UNIVERSITY OF SOUTHERN QUEENSLAND
CSC8003 – Machine learning, S2 2017
Epileptic EEG Data Classification
Due date: 28 August 2017.
1. Assignment outline
In this assignment, you need do a classification for epileptic electroencephalograph (EEG) signals using the supervised machine learning techniques you learnt in the CSC8003 course. During this assignment, you need submit one report before its deadline to achieve the 20% assessment.
2. Background knowledge and Data description
What is Epileptic EEG Data Classification?
Epileptogenic localization is a critical factor for successful epilepsy surgery. Therefore, it is meaningful to classify the epileptic EEG Data and nonepileptic EEG Data accurately. The main process for EEG data classification can be seen in Figure 1. Our assignment only covers the classification stage.
Figure 1: EEG Data Classification
Your target in this assignment is classifying the epileptic EEG Data and nonepileptic EEG Data based on given features set.
At the beginning of the assignment, 9000 cases of patients’ data are given as attachments. They include 6000 cases training data and 3000 cases testing data. For all the 9000 cases, there are 8 data sets which are feature data sets(x1, x2, x3, x4, x5, x6, x7 and x8). In addition, for each case, there is a label to show whether it is an epileptic EEG Data (S) or nonepileptic EEG Data (N).
The 8 feature data sets are calculated from the raw EEG data using 8 different feature extraction methods (First Quartile Q1, Third Quartile Q3, Q1-Q3, Standard Deviation, Min, Max, Mean and Median). However, all the feature data x1 from different cases are calculated by the same feature extracting method. So do x2, x3, x4, x5, x6, x7 and x8.
In this report, the following content should be covered:
• Survey about machine learning application on epileptic EEG Data classification. The survey should only focus on the machine learning application on feature selections and model building.
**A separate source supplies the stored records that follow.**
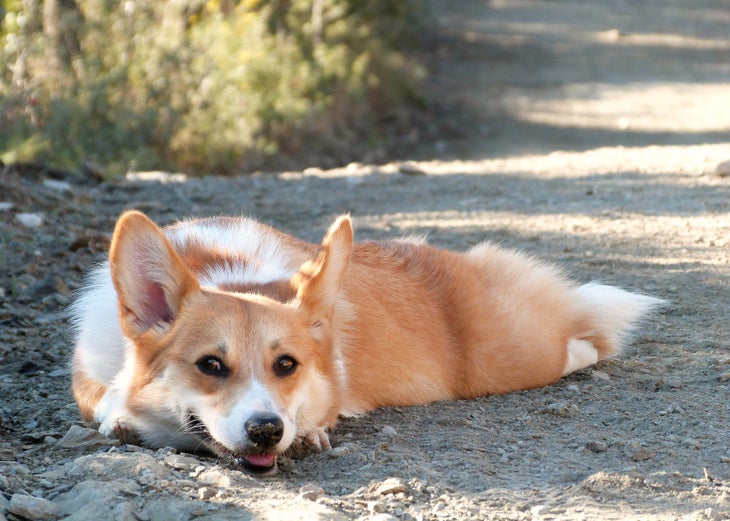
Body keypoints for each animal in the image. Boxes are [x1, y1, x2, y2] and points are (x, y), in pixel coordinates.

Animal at [71, 209, 664, 474]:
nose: (268, 431)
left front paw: (311, 431)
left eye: (286, 365)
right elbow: (103, 398)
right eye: (210, 365)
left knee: (581, 336)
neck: (230, 272)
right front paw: (119, 415)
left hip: (511, 360)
Not necessary for feature extraction.
• Analyze the data sets given in this assignment, what are their features?
• According to the data sets and survey, discuss which machine learning methods you will use in this assignment and show the reasons. You need selected two methods from the following options:
1. Decision Tree
3. Neutral networking
4. Support vector machines
• Use the machine learning methods you selected to process the training data sets and briefly analysis which data set is useful for EEG Data classification. The data set here means feature set, for example, x1 feature set. In training set, the x1 feature set has 6000 values.
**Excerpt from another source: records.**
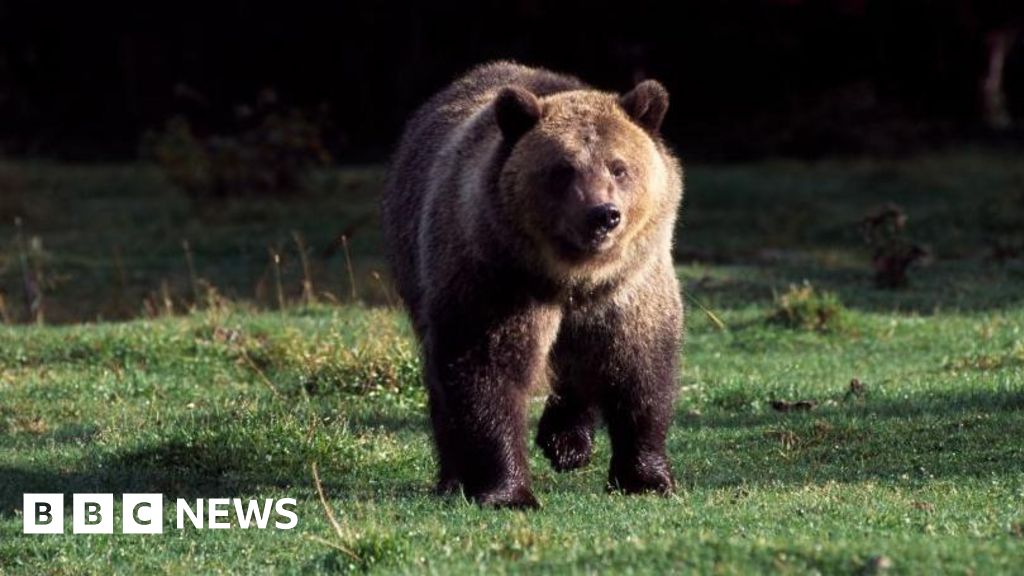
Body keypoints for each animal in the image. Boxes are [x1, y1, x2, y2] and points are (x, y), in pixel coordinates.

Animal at [380, 61, 684, 509]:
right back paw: (453, 476)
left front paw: (646, 478)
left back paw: (567, 442)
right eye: (563, 169)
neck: (574, 276)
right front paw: (508, 491)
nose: (603, 215)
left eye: (619, 166)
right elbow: (488, 371)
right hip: (418, 266)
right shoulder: (497, 280)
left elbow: (639, 369)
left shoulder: (630, 287)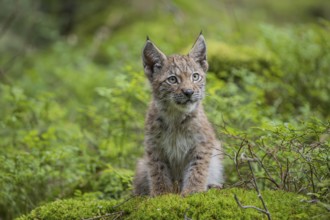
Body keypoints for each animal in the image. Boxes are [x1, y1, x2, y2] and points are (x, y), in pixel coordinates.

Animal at [133, 34, 223, 196]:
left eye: (195, 77)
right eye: (172, 79)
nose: (189, 92)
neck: (176, 115)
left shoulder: (203, 142)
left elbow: (198, 169)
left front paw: (193, 191)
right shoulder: (153, 146)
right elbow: (158, 171)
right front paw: (161, 194)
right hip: (141, 165)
• According to the labels, two machine learning methods are discussed and used to do the EEG Data classification based on training data sets.
• The feature selection methods and model building results need to be presented in your report clearly. You need add key equations, figures or tables to present your methods and results. The programming codes and supporting figures or excel data should be presented in the appendix part of the report.
• The performance of your classification methods is evaluated based on testing data sets and their labels. The results should be presented in tables or figures.
• You should comparing the results which are obtained by two different machine learning results. Discuss the advantages and disadvantages of your two machine learning methods used in this assignment separately.
• The report includes more than 1100 words but less than 8 pages (except title page, table of content, appendix and reference list).
For each report, you should save all your documents in one PDF document.
Please submit the report via “Assignment1 submission portal links” on the StudyDesk before the deadline.
You are allowed to submit only once. Make sure that the file you submit is the correct file and the correct version.
5. Marking Criteria
The Marking Criteria is presented in another file:Assignment1 marking rubric.
• The machine learning methods you used in this assignment should not be out of our course materials.
• You are encouraged to use Matlab to do the programming code for this project. You can also use other software. However, you may not obtain advising nor feedback from teaching staffs for your code.
• The experimental results are not the most important. The analysis and deep thinking about machine learning methods application are more significant. To obtain full mark, you should present your analysis and your deep understanding clearly and logically.
6. Plagiarism and Academic Misconduct
USQ has zero tolerance to academic misconduct including plagiarism and collusion. Plagiarism refers to the activities of presenting someone else's work as if you wrote it yourself. Collusion is a specific type of cheating that occurs when two or more students exceed a permitted level of collaboration on a piece of assessment. Identical layout, identical mistakes, identical argument and identical presentation in students' assignments are evidence of plagiarism and collusion. Such academic misconduct may lead to serious consequences, such as:
• Required to undertake additional assessment in the course
• Failed in the piece of assessment
• Awarded a grade of Fail for the course
• Withdrawn from the course with academic penalty
• Excluded from the course or the program for a period of time
Refer to USQ Policy Academic Misconduct- for further details.